Assigned task. Reproduce word for word the stretch of the Bon Jovi campaign concert passage from "Landing the plum" through "the State Theatre.".

For some, though, the only object was getting inside to see Bon Jovi.
Fans began lining up early Saturday for a prime spot near the stage. Many were Clinton supporters, but a few also happened to be Bon Jovi diehards. Like Julia Christy Pile of Tampa, who recently shelled out for third-row seats to Bon Jovi's February concert at Amalie Arena.
"I just spent an untold amount of money that my husband can never know about for the VIP tickets," she said. This experience, she said, should top even that.
Landing the plum opening gig was singer-songwriter Steve Cary, a local Clinton campaign staffer who normally plays beach resorts and downtown dives. Forget opening for someone like Bon Jovi — he'd never even played the State Theatre.
"I feel like I missed a couple rungs on the ladder," Cary said as the Secret Service searched his guitar case.
Every now and then, a passer-by on Central Avenue would honk their support or shout their disapproval. Early in the afternoon, a Trump supporter shouted, "Hillary for prison!" before trying to enter an adjacent ice cream parlor. It was closed.
But New Jersey hair metal transcends even the hardest party lines. There were Trump supporters on hand Saturday night, even if they didn't exactly broadcast their presence.
"I would sit through any of this Tim Kaine and Hillary Clinton stuff just to hear a concert," said Trump backer Jonathan Zakel, 30, of Land O' Lakes, who got in line at noon. "This is something you don't get every day. He's never going to come to someplace like this ever again."
Even though he's already cast his vote for Trump, Zakel plans to hit a Kissimmee rally with Stevie Wonder on Sunday and one in St. Petersburg with Jimmy Buffett on Monday.
"It's all about the experience," he said. "So thank you, Hillary, for that."

Entries provided.
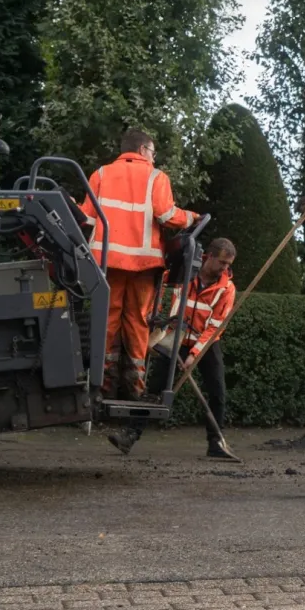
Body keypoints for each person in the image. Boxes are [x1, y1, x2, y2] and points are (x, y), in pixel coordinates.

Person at [77, 130, 197, 411]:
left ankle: (102, 386)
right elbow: (167, 215)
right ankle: (135, 389)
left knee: (107, 320)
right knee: (137, 322)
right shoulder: (156, 177)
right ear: (143, 150)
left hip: (106, 263)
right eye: (153, 152)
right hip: (143, 265)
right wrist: (192, 216)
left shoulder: (101, 174)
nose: (154, 158)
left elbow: (85, 216)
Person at [111, 238, 238, 458]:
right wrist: (155, 316)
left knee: (217, 392)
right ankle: (129, 436)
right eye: (222, 263)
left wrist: (194, 355)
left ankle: (216, 443)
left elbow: (215, 328)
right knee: (154, 390)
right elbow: (157, 291)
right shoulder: (182, 277)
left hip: (206, 345)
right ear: (209, 257)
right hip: (175, 339)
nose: (225, 268)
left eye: (228, 264)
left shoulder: (227, 288)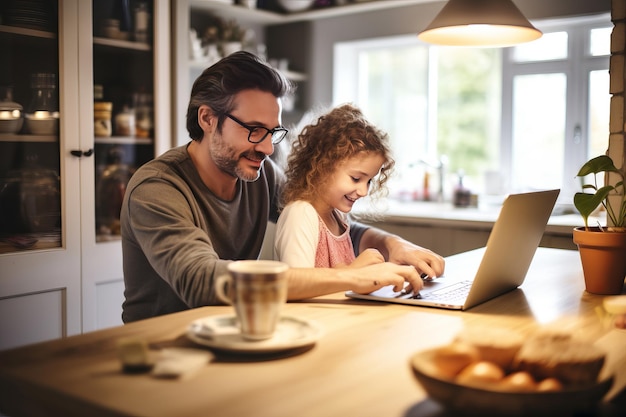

The answer.
Landing the plum opening gig was singer-songwriter Steve Cary, a local Clinton campaign staffer who normally plays beach resorts and downtown dives. Forget opening for someone like Bon Jovi — he'd never even played the State Theatre.